Identification of resilient sows in porcine reproductive and respiratory syndrome virus-infected farms
Abella Falcó, Glòria
Varona Aguado, Luís
MetadataShow full item record
The identification of resilient sows can improve reproductive performance in farms exposed to multiple challenges. A common challenge is the porcine reproductive and respiratory syndrome virus (PRRSV). A key issue to deal with disease resilience is to set up a feasible phenotyping strategy. Our aim
was to develop a phenotyping criterion to discriminate susceptible from resilient sows in PRRSV-infected farms. A total of 517 Landrace x Large White gilts were classified as resilient (R) or susceptible (S) to PRRSV virus, following vaccination with MLV-PRRSV at 6-7 wk of age, in a PRRSV negative multiplication farm.

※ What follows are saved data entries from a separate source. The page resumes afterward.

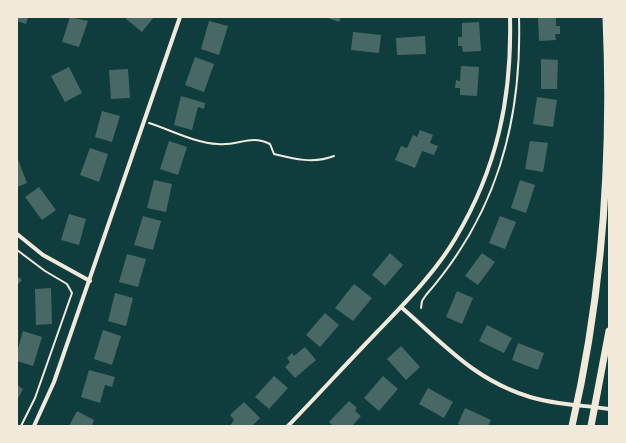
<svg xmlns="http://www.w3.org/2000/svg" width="626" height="443" font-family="Georgia,serif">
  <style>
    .building { fill: #486865 }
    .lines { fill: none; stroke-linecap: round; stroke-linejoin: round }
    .path { stroke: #f1e9da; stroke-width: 2 }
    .minor { stroke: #f1e9da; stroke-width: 4 }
    .secondary { stroke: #f1e9da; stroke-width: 7 }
  </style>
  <rect width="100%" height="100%" fill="#0f3d3e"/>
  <g class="building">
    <path d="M17 17H28L26 24 17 21Z"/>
    <path d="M70 17 88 21 79 47 62 42Z"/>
    <path d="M127 17H154L142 32 126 19Z"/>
    <path d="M325 17H341L339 22Z"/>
    <path d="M538 17H556V26H560V34H555L556 40 539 41Z"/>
    <path d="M209 21 228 26 219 55 201 49Z"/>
    <path d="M479 22 481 51 463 52 462 46H458V37H462V23Z"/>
    <path d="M353 32 381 35 379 53 351 50Z"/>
    <path d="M425 36 426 54 397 55 396 38Z"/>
    <path d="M195 57 214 64 204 92 185 85Z"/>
    <path d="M541 59 558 60 557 89H541Z"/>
    <path d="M461 66 479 67 477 96 460 95V88H455L456 80 460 81Z"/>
    <path d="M69 67 82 93 65 102 51 76Z"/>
    <path d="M128 69 130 98 111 99 109 70Z"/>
    <path d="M181 96 205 103 204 109 198 107 192 130 174 125Z"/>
    <path d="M537 97 557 100 553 127 533 124Z"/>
    <path d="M102 111 120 116 112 142 95 137Z"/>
    <path d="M420 130 433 135 430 143 438 146 434 155 422 151 415 168 395 160 401 146 407 148 413 135 417 137Z"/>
    <path d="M169 141 187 147 178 175 160 169Z"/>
    <path d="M530 141 548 143 543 172 525 169Z"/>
    <path d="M90 148 108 154 99 182 80 175Z"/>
    <path d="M17 157 27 183 17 187Z"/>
    <path d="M154 180 172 184 166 212 147 208Z"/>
    <path d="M520 180 535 185 526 213 511 208Z"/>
    <path d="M39 187 56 210 42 220 25 197Z"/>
    <path d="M69 214 86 219 79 245 61 240Z"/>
    <path d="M143 216 161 221 153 250 134 245Z"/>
    <path d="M500 216 516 222 505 249 489 243Z"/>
    <path d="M390 253 403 265 385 286 372 275Z"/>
    <path d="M482 253 495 262 478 285 465 276Z"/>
    <path d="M127 254 146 259 138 287 119 282Z"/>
    <path d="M17 276 22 280 17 285Z"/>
    <path d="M354 284 372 298 353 321 335 308Z"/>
    <path d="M51 288 52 324 36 325 35 289Z"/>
    <path d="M457 291 473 298 462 324 446 317Z"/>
    <path d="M115 293 133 298 126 326 108 321Z"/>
    <path d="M325 313 339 325 320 347 306 335Z"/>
    <path d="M487 325 512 338 504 353 479 341Z"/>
    <path d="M103 330 121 336 112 365 94 359Z"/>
    <path d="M23 331 42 337 33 366 17 361V352Z"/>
    <path d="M518 343 544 353 538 370 512 360Z"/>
    <path d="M401 346 420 367 406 380 387 359Z"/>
    <path d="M305 347 316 360 295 378 285 367 290 362 287 358 292 353 294 356Z"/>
    <path d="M89 370 115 377 112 387 105 385 100 403 81 397Z"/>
    <path d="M274 376 288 388 269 409 255 397Z"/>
    <path d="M383 376 398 389 379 411 364 398Z"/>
    <path d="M17 385 23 389 17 400Z"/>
    <path d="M428 388 453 402 444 418 419 404Z"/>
    <path d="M349 401 357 408 355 411 361 416 352 426H333L329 422Z"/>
    <path d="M244 402 260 418 252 426H230L234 420 230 415Z"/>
    <path d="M465 408 491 420 488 426H463L458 424Z"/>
    <path d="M77 411 94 420 92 426H69Z"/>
  </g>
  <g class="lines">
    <g class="path">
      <path d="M149 123C171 130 195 143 218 144 239 146 250 134 270 144L274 154C294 159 314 164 334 156"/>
      <path d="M17 250 45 271 67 284 72 293 35 398 21 426"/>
      <path d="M421 308 422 301 426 295C496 215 522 123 519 17"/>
    </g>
    <g class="minor">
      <path d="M17 234 43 255 90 281"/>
      <path d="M401 307C444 344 474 380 530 397 556 405 583 405 609 409"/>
      <path d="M34 426 54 382 180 17"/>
      <path d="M288 426C318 395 347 363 377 332 405 303 434 274 455 239 497 169 512 98 510 17"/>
    </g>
    <g class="secondary">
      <path d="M572 426C603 292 612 154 606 17"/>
      <path d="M591 426 609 331"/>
    </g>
  </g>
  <rect width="626" height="443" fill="none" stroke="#f1e9da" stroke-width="36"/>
</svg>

Female piglets were phenotyped as R if their serum was negative to PRRSV at 7 and 21 d post-vaccination (DPV) or as S if their serum was positive at 7 and/or 21 DPV. Amongst them, 382 gilts were transferred to a PRRSV-positive production farm, where the number of piglets born alive (NBA), stillborn (NSB), mummified (NMU), lost (NLP=NSB+NMU) and total born (NTB = NBA+NLP) were recorded for almost three years. Data were collected during two periods according to the PRRSV farm health status, which were confirmed as either PRRSV-positive stable (endemic) or inestable (epidemic). Analyses were carried out under a Bayesian approach. The heritability for the resilience criterion was estimated using a threshold model. A linear (for NTB and NBA) and a binomial model (for NSB, NMU and NLP) on the resilience criterion by the farm health status were used to assess the difference between R and S sows. The heritability of the resilience criterion was 0.46 (SD 0.06). The probability of a piglet being lost was greater (≥0.97) in S than in R litters, regardless of whether the delivery occurred during a PRRSV outbreak (20.5% vs 17.0%) or not (15.8% vs 13.7%). The lower piglet mortality rate in R sows was due to NSB, in the endemic phase (13.0% vs 15.0% of NTB, with a posterior probability of 98% of S sows showing higher NSB than R sows), and to NMU, in the epidemic phase (4.0% vs 8.4% of NTB, with a posterior probability of >99% of S sows showing higher NMU than R sows). During a PRRSV outbreak, the S sows were twice as likely to give birth to a mummified piglet as compared to R sows. These findings provide evidence that the described phenotyping scheme has a potential use as a PRRSV resilience criterion.